Jaime fez questão de visitar, explicar o projeto e convidar pessoalmente cada conselheiro e cada conselheira (até a doença agravar, nos seus últimos meses de vida, nunca abriu mão dessa tarefa). Daqui rumamos pra Goiânia, para convidar o arqueólogo Altair Sales Barbosa, nosso primeiro conselheiro. “O mais sabido de nóis,” segundo o Jaime.

Trilhamos uma linda jornada. Em 80 meses, Jaime fez questão de decidir, mensalmente, o tema da capa e, quase sempre, escrever ele mesmo. Às vezes, ligava pra falar da ótima ideia que teve, às vezes sumia e, no dia certo, lá vinha o texto pronto, impecável.

Na sexta-feira, 9 de julho, quando preparávamos a Xapuri 81, pela primeira vez em sete anos, ele me pediu para cuidar de tudo. Foi uma conversa triste, ele estava agoniado com os rumos da doença e com a tragédia que o Brasil enfrentava. Não falamos em morte, mas eu sabia que era o fim.

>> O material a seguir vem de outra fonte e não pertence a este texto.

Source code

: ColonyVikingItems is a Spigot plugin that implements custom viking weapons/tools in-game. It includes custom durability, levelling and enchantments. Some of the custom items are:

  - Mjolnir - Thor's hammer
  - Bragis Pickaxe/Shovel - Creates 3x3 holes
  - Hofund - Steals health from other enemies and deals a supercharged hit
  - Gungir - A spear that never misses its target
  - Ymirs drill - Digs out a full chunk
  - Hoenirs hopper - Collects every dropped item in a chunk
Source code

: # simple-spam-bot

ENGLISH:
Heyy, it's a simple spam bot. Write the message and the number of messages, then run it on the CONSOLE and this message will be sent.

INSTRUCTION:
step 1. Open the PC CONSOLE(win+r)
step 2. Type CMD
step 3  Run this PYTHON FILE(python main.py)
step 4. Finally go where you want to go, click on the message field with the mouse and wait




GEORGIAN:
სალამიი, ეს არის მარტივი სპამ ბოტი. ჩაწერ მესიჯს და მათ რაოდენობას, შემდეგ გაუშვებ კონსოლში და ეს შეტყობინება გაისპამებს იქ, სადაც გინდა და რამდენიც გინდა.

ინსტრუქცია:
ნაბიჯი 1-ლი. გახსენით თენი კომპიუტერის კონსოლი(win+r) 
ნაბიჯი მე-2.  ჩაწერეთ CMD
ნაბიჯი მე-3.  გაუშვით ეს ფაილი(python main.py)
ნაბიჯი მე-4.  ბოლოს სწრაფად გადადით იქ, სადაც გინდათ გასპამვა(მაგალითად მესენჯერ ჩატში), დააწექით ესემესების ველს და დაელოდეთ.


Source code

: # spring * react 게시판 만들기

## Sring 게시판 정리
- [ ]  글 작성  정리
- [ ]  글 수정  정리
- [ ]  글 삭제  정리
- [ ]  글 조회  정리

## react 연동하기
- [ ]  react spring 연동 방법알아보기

Hoje, cá estamos nós, sem as capas do Jaime, sem as pautas do Jaime, sem o linguajar do Jaime, sem o jaimês da Xapuri, mas na labuta, firmes na resistência. Mês sim, mês sim de novo, como você sonhava, Jaiminho, carcamos porva e, enfim, chegamos à nossa edição número 100. E, depois da Xapuri 100, como era desejo seu, a gente segue esperneando.

Fica tranquilo, camarada, que por aqui tá tudo direitim.